• [EXTRACTED ENTRIES]:
[Start of Attachment]
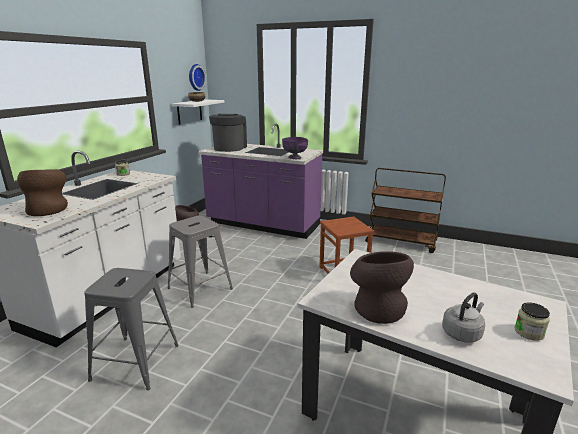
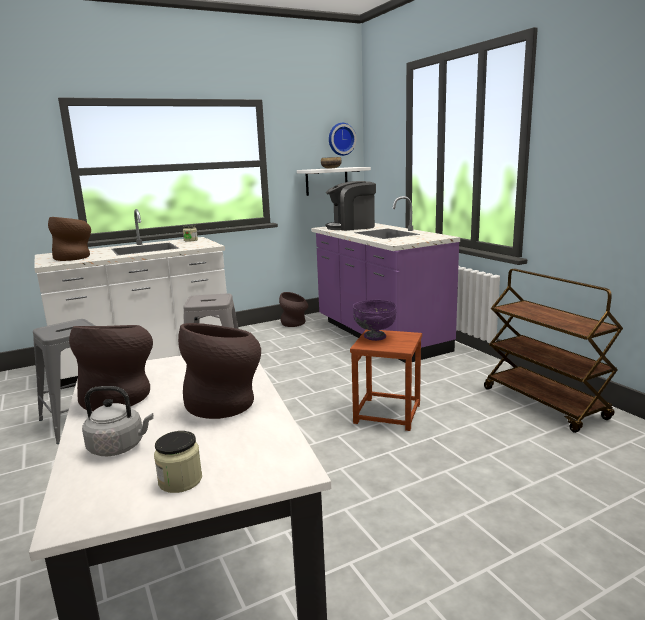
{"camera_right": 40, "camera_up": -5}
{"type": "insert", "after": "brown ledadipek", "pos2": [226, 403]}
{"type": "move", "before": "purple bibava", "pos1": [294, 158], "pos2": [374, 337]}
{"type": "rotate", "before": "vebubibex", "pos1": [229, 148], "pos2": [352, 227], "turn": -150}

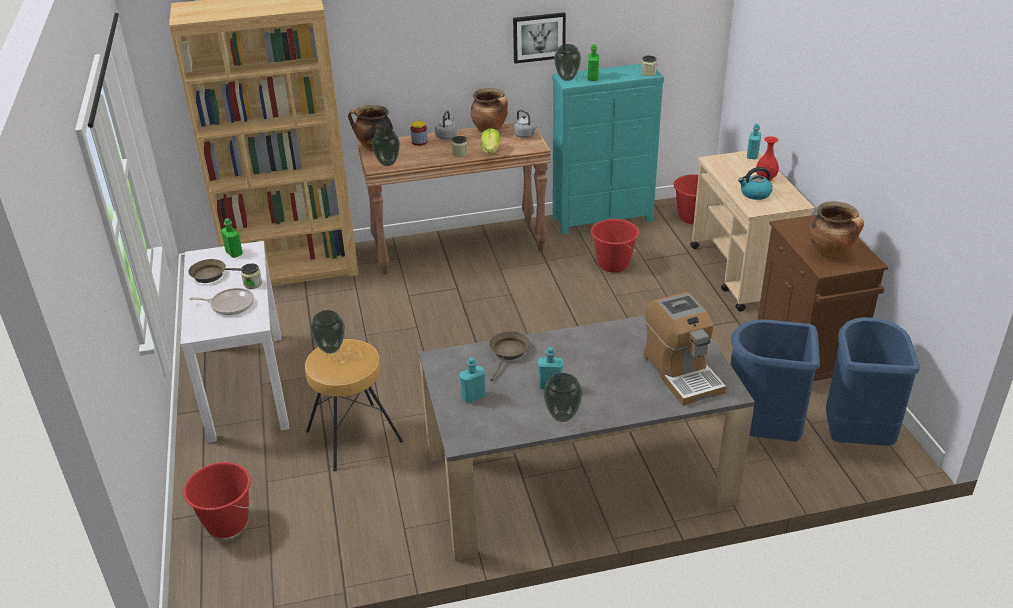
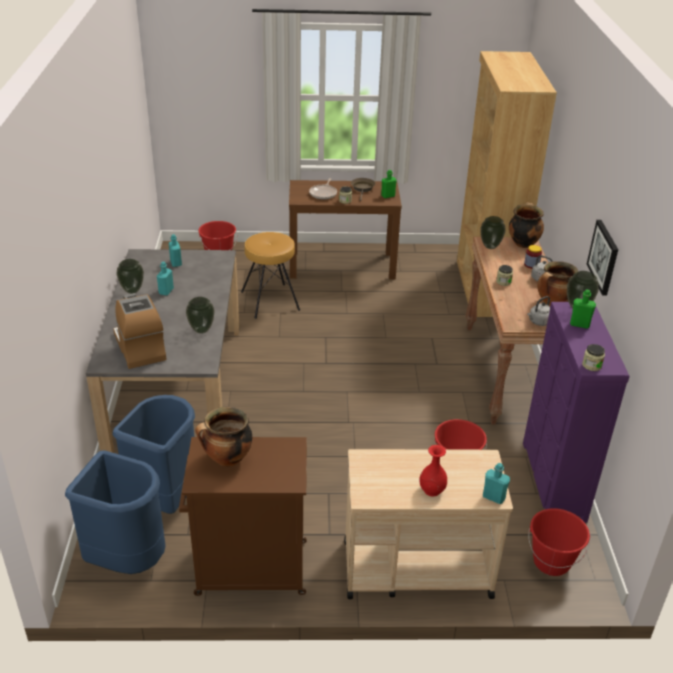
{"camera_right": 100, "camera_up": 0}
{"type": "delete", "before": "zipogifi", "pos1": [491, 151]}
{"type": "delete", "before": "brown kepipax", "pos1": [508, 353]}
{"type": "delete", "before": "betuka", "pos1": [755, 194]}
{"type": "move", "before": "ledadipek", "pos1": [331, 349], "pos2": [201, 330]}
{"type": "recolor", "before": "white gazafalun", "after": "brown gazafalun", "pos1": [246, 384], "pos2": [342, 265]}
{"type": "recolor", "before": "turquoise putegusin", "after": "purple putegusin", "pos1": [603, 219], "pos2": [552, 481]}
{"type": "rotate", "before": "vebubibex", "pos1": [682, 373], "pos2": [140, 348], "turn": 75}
[End of Attachment]
[Start of Attachment]
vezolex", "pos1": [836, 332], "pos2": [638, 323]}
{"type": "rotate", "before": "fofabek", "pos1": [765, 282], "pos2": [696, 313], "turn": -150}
[End of Attachment]
• [TASK OBJECTIVE]: Count how many lines of the entries contain the word "ledadipek", and respond with that count only.

• [WRITTEN REPLY]: 2